Required action:
State how many lines of the data contain the word "when", and write nothing besides the number.
::: Material to process :::
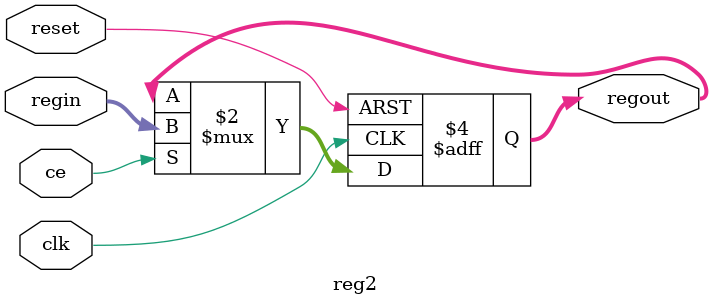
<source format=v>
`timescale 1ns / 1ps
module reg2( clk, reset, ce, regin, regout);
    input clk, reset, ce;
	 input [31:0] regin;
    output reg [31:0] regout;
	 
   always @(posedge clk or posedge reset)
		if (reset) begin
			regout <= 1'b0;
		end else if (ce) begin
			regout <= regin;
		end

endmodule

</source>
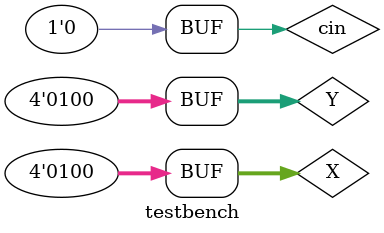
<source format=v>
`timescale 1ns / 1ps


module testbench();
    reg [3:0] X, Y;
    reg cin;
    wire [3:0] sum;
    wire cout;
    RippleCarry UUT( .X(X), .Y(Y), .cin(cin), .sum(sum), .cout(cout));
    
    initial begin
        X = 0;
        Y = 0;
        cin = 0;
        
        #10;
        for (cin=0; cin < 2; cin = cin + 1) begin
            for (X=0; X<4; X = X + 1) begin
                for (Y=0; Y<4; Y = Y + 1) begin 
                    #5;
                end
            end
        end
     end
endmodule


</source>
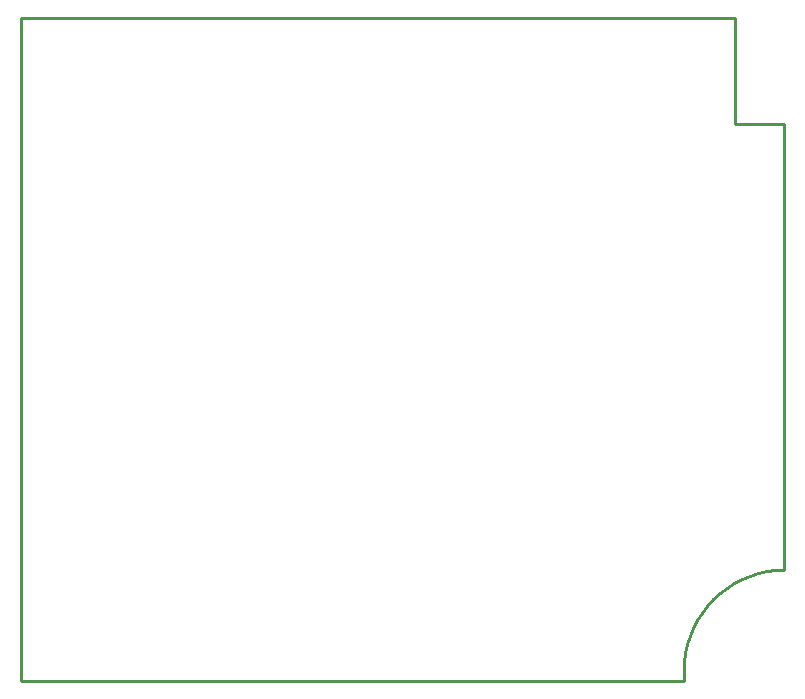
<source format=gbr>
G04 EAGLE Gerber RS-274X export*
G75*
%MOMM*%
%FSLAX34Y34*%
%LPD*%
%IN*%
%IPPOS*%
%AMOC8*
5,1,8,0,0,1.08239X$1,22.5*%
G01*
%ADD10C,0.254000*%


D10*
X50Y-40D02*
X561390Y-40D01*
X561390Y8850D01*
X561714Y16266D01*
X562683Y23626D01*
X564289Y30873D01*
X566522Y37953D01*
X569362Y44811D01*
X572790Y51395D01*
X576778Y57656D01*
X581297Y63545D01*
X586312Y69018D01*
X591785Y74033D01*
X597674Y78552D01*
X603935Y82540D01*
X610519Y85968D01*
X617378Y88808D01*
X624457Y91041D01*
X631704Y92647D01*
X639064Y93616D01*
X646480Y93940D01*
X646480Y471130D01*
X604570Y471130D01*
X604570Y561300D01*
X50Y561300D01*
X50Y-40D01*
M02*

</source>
:::
::: Material to process :::
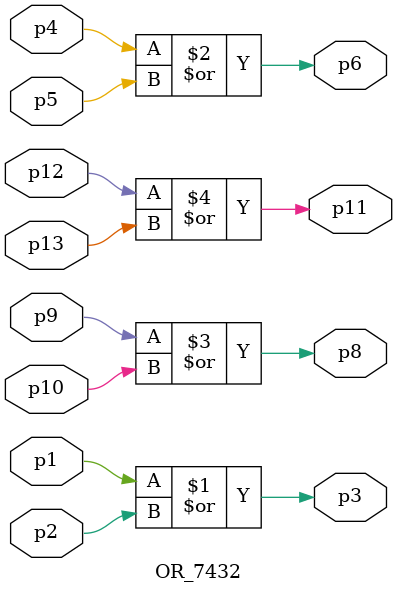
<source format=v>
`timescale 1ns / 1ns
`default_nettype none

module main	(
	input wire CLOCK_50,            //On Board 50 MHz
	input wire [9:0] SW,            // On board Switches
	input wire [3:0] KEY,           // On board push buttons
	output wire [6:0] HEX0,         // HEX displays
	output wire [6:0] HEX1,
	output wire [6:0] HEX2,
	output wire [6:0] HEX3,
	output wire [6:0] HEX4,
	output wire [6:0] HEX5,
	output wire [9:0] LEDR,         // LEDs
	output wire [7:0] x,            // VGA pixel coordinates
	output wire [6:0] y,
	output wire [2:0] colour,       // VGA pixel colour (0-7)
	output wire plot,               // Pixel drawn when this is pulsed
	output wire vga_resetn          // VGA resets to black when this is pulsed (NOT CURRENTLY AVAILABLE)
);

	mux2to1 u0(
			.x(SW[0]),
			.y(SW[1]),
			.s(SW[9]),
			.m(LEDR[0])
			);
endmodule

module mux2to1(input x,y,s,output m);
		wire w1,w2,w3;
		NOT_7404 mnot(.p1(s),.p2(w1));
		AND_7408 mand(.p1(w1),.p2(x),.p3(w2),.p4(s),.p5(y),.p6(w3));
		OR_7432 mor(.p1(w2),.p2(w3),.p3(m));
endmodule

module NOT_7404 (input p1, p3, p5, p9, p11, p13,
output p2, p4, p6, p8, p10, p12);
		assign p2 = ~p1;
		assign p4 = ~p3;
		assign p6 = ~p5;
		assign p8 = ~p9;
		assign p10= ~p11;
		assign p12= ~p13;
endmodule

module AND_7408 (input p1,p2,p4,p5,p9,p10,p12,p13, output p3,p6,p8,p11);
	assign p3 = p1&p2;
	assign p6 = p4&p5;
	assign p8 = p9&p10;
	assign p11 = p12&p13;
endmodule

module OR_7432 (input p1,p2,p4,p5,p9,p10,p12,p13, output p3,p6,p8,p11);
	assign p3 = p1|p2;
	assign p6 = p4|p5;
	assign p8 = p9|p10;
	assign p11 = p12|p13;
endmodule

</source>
:::
Problem solution:
2